3. The placement of such a large volume of gravel between as well as the additional drainage for this.

I would also be concerned about unconventional problems such as:
1. the possibility of frost heave in the porous gravel causing horizontal loads on the internal wall.
2. If the drains block then there will be a pressure on the internal wall far in excess to what it is designed for.
3. Waterproofing issues.

As professional engineers our job is not only to make the architects ideas work, but also to steer them away from costly options that have no benefit.

csd
 
are both retaining wall footings at the same level? if not, i'm picturing that the stress distribution from the outside wall footing would need to be added to the soil pressure against the basement wall.
 
csd72,

You shouldn't get frost heave in the gravel for two reasons - there is always room for the water to expand in the gravel pore spaces during freezing, and the frost won't penetrate to the drainage elevation.

Jeff
 
Jeff, what if the drains freeze over and the water rises behind the wall?
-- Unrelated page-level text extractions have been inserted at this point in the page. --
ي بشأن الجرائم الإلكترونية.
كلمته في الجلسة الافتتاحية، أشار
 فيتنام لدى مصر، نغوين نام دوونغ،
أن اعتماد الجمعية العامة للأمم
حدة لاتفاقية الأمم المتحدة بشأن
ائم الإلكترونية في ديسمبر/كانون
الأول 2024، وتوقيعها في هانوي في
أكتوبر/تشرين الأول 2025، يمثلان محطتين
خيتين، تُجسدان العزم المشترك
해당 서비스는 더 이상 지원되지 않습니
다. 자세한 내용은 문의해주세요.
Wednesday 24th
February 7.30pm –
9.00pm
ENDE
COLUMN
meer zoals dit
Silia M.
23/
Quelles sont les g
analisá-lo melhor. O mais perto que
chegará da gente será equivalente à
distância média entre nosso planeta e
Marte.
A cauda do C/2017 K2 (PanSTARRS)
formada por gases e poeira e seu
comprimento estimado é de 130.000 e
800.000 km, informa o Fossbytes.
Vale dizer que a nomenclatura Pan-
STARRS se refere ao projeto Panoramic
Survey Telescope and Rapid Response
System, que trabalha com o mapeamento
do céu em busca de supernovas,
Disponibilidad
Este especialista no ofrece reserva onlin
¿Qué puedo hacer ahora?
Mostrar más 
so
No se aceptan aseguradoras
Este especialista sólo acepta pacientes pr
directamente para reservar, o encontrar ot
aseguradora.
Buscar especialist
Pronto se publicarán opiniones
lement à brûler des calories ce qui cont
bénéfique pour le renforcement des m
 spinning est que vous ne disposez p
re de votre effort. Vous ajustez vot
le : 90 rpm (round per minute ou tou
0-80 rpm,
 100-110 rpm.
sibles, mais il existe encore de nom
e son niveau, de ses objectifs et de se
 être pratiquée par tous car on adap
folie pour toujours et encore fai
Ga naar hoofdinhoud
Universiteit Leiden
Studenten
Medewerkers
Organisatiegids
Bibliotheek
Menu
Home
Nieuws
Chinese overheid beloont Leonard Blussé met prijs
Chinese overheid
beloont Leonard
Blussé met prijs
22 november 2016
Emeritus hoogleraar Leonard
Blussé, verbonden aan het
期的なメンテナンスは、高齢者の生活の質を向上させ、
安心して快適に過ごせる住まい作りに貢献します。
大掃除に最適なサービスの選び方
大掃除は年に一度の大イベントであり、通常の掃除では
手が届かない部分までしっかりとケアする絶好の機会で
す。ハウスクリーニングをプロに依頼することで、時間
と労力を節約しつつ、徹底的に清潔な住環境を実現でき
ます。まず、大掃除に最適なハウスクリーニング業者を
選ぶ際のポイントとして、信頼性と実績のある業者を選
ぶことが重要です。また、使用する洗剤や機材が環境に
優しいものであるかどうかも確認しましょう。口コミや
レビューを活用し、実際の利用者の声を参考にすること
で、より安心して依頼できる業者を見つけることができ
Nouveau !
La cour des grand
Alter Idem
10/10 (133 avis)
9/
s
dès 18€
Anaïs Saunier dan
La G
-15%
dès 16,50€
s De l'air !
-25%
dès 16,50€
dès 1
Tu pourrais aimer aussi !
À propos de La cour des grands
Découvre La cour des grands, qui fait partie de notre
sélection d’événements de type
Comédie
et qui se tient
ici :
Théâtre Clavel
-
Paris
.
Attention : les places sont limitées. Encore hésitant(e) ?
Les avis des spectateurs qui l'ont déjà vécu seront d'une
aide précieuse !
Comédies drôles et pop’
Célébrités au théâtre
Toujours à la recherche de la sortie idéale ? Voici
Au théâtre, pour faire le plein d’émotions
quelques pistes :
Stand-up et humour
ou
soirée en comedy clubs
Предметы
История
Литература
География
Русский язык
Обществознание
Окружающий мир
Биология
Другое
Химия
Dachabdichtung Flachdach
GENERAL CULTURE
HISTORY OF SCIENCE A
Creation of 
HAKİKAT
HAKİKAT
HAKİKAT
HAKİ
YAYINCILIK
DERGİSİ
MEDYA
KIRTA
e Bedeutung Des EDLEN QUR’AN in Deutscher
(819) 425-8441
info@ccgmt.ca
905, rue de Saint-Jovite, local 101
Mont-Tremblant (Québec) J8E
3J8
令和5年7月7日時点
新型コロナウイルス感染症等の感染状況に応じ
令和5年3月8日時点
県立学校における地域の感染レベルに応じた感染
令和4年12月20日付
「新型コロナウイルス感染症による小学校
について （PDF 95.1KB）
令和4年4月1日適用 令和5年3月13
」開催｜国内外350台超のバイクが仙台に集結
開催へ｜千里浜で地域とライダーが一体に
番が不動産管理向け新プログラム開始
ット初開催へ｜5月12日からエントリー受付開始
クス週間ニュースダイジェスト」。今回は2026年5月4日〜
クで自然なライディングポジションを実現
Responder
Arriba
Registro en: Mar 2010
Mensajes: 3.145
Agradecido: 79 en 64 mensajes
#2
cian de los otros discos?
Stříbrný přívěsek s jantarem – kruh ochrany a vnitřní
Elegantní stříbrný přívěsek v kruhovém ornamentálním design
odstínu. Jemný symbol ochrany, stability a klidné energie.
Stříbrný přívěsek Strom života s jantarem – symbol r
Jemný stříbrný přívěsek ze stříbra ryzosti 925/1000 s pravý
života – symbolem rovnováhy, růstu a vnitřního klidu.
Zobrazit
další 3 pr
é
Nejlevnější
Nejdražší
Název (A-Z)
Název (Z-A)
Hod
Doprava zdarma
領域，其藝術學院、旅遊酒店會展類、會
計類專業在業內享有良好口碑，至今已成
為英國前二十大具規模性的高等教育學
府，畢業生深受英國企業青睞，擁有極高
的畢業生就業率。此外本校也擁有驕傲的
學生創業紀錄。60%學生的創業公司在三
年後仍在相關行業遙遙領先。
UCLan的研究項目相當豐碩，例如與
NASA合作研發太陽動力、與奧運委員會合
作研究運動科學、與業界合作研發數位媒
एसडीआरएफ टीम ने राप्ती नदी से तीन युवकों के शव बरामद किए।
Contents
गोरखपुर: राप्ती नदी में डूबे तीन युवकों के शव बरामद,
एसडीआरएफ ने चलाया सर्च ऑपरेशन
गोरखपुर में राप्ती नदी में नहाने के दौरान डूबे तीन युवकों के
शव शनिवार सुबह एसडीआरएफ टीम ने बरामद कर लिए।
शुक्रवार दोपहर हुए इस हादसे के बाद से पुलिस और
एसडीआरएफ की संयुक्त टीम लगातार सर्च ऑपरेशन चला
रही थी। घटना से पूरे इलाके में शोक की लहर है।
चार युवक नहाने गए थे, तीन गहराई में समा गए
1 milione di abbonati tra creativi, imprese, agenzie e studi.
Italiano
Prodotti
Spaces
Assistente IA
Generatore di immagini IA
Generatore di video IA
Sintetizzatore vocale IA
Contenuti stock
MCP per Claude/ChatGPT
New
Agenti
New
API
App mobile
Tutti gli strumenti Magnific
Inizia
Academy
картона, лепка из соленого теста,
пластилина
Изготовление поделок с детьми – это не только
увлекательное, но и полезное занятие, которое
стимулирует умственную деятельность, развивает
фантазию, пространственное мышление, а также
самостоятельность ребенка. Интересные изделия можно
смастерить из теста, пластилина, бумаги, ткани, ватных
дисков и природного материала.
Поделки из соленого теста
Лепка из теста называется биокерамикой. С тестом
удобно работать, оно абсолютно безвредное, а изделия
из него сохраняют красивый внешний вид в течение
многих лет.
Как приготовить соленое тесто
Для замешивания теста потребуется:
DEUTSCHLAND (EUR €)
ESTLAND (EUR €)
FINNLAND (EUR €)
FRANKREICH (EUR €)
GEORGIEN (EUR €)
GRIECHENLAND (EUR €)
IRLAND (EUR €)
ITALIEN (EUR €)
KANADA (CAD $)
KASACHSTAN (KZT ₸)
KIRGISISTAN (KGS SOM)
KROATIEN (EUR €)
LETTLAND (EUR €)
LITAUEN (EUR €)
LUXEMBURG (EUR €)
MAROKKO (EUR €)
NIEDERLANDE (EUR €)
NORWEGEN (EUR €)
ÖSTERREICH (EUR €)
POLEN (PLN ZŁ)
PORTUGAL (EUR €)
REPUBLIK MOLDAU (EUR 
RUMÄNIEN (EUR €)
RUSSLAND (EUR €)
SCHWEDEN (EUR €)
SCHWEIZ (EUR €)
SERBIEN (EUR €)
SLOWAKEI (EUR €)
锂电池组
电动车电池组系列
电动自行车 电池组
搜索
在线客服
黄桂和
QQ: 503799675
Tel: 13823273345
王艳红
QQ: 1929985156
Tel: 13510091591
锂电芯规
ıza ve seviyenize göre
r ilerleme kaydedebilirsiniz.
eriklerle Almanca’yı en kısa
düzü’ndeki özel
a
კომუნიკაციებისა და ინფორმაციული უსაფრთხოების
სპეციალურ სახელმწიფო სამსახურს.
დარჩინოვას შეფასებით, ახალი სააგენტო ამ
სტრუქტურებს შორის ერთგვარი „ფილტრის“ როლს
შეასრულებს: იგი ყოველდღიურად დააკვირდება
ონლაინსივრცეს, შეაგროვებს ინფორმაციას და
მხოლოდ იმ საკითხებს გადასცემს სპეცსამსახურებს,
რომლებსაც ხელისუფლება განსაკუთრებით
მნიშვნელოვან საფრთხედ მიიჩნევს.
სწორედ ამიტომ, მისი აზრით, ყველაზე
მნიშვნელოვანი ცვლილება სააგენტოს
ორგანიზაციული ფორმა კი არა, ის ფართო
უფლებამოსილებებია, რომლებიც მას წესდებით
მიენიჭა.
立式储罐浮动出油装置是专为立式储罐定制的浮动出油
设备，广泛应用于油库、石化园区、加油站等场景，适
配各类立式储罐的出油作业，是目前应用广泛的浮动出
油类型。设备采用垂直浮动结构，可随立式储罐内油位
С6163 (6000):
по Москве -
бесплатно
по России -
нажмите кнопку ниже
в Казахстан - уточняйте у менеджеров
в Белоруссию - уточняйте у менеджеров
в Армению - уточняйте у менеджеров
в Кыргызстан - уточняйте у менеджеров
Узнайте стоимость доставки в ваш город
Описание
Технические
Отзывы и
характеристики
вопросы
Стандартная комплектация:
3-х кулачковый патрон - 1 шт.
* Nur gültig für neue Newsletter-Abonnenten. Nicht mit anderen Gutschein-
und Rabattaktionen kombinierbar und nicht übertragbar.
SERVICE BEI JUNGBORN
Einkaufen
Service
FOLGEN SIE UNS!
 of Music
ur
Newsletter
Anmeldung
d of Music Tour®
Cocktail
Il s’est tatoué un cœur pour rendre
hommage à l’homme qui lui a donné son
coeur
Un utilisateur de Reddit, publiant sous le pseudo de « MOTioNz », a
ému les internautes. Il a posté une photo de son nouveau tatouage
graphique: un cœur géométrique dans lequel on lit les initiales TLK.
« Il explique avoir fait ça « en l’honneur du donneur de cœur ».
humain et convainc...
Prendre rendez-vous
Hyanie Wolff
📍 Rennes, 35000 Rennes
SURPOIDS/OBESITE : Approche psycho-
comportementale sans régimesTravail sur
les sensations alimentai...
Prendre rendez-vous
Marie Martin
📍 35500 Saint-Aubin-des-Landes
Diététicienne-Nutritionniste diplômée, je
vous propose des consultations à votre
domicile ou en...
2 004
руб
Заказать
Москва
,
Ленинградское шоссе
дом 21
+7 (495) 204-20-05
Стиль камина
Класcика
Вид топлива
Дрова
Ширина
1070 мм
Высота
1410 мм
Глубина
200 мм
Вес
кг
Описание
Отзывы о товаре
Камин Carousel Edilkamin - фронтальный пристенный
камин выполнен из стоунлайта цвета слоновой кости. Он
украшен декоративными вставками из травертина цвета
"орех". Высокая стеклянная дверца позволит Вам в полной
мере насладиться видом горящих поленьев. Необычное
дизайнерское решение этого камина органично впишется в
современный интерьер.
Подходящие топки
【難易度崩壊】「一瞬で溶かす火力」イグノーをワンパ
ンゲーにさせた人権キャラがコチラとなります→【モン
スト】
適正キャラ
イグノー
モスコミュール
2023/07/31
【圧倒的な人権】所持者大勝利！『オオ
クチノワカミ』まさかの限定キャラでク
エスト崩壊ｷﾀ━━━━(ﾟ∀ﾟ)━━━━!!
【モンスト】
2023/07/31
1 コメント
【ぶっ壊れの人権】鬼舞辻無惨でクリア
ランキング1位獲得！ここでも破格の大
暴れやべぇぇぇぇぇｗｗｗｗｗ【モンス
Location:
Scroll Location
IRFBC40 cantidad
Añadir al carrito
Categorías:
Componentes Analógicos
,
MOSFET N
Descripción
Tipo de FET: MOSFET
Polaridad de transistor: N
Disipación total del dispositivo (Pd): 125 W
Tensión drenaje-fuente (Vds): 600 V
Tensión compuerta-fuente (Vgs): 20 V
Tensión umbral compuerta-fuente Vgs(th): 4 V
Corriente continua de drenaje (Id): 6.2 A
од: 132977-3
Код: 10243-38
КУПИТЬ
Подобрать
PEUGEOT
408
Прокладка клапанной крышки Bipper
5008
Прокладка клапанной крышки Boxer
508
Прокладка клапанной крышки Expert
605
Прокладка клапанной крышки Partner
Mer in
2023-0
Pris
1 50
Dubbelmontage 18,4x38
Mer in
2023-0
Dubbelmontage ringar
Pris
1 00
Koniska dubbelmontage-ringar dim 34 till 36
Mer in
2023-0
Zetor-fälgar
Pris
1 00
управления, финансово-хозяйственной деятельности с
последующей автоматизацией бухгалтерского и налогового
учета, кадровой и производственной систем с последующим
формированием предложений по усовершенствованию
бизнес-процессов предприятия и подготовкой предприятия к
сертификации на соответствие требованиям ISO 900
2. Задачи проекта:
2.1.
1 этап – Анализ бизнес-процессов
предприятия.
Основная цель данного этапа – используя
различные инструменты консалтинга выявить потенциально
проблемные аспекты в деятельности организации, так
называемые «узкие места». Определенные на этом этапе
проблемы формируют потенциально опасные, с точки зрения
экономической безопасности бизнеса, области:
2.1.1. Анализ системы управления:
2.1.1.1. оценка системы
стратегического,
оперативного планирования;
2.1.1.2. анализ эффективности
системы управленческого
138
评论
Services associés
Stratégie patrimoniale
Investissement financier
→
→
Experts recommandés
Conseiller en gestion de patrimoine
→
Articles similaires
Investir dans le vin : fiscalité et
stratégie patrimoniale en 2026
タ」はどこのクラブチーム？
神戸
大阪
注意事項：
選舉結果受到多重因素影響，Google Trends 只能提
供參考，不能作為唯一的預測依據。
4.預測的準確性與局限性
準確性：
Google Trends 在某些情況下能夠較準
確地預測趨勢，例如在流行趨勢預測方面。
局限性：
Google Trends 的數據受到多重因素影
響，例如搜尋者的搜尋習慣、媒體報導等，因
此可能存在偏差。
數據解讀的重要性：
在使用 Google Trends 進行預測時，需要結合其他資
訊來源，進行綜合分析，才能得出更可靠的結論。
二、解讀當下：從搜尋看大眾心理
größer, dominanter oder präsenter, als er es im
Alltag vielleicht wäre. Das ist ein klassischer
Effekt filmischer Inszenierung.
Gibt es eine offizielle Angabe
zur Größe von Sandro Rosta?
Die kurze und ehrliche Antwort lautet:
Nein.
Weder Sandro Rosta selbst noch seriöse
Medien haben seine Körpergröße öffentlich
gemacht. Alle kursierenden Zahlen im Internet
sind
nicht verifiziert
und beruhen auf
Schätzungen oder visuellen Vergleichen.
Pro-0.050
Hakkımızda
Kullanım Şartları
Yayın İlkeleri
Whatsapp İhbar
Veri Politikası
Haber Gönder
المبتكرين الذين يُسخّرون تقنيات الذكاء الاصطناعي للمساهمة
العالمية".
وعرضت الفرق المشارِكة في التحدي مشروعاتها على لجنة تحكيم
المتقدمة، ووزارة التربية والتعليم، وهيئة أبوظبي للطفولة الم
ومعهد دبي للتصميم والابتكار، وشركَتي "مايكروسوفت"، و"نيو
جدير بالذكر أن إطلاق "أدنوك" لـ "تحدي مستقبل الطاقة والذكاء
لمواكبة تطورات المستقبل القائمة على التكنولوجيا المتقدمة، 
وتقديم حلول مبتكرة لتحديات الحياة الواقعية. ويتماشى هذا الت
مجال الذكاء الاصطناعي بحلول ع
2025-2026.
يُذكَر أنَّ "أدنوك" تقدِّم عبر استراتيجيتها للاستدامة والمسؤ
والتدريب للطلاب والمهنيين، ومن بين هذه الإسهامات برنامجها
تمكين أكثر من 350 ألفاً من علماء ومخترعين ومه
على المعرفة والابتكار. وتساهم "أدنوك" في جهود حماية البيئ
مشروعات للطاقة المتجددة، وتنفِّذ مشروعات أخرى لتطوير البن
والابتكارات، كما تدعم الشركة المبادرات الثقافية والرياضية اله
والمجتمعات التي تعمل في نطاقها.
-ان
We had floods near my work because of frozen storm drains.

csd
 
Will a reinforced 16" CMU wall work for the soil conditions if there is restraint at the top (either pinned or a propped catilever)? 16" block are available in different strengths in most of the civilized world.

Thay way you get the appearance the poster desires. - Probably to match interior walls.

If you want en exercise in calculations/sophitication, try prestressed.

Dick
 
I agree with concretemasonry,

I was trying to infer this above. One wall will be much cheaper than two.

This is the reason why you are involved in the first place, not just to ensure life safety but also to ensure that it is done with a reasonable level of economy.

In my opinion, just going ahead and designing the double walls without trying to steer the architect away from it is a definate case of client neglect.

csd
 
In very specific instances, this solution is the economical one. If you have no where for the lateral force to go one it gets into your single basement wall, then the idea of the double wall may be the economical solution.